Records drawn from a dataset
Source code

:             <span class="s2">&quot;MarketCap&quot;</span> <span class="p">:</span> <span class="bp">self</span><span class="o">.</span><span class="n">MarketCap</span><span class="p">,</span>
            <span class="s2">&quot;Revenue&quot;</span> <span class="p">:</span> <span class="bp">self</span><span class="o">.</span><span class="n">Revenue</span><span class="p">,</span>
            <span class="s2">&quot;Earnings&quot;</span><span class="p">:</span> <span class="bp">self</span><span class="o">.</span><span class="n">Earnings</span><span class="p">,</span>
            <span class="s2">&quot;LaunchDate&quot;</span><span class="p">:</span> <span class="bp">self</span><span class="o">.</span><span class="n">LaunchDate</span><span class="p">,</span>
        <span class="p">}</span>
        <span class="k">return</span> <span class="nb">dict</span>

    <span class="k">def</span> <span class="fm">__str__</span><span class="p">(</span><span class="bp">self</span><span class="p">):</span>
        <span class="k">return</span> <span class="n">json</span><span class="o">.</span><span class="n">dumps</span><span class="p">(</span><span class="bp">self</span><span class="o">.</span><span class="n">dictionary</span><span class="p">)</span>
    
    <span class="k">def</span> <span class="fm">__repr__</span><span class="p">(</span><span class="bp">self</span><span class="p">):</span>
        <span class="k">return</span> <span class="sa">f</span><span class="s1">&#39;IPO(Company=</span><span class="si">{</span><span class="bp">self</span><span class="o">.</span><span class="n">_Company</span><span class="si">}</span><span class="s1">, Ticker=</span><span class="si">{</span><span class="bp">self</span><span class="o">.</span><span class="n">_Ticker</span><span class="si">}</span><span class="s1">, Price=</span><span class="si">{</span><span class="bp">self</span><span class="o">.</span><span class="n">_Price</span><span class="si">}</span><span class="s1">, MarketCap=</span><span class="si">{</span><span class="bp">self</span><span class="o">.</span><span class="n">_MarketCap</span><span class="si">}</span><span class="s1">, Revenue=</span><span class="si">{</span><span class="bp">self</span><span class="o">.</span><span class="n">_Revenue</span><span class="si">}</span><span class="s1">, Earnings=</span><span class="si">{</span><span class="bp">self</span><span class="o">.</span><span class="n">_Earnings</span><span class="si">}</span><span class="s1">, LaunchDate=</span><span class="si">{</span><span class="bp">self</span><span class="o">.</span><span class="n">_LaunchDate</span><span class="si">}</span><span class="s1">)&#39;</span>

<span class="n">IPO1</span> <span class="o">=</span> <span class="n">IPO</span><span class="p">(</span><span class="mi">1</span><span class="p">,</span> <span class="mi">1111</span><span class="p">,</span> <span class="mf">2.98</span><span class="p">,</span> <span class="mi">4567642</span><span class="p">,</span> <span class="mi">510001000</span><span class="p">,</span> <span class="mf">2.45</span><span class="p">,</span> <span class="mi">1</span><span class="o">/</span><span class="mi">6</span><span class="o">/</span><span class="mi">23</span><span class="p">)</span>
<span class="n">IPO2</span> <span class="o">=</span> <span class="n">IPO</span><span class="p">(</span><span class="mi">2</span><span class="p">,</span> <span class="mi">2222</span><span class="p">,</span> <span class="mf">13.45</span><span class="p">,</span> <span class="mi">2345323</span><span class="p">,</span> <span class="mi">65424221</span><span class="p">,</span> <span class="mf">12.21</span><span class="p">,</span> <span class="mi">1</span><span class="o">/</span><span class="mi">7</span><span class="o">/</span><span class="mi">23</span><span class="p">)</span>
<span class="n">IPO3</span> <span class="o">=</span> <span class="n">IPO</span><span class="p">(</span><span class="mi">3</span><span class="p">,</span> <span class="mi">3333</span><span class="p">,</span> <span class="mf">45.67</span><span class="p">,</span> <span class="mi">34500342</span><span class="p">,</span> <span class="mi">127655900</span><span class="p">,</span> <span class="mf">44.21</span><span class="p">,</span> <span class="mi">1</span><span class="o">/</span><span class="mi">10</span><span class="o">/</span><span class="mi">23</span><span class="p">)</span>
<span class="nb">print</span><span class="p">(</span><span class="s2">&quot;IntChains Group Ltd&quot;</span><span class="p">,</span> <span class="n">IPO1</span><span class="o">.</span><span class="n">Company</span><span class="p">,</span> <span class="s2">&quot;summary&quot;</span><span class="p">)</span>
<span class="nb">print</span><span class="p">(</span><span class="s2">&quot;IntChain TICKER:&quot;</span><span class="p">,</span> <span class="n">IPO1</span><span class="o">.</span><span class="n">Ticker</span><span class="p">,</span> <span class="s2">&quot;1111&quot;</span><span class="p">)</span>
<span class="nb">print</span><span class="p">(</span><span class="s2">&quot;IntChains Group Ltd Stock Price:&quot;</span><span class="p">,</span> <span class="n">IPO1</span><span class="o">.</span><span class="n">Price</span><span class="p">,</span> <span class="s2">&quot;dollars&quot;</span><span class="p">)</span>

(Your instructions) Each line in the records that carries "Group" must be copied out.

(Answer for the task)
<span class="nb">print</span><span class="p">(</span><span class="s2">&quot;IntChains Group Ltd&quot;</span><span class="p">,</span> <span class="n">IPO1</span><span class="o">.</span><span class="n">Company</span><span class="p">,</span> <span class="s2">&quot;summary&quot;</span><span class="p">)</span>
<span class="nb">print</span><span class="p">(</span><span class="s2">&quot;IntChains Group Ltd Stock Price:&quot;</span><span class="p">,</span> <span class="n">IPO1</span><span class="o">.</span><span class="n">Price</span><span class="p">,</span> <span class="s2">&quot;dollars&quot;</span><span class="p">)</span>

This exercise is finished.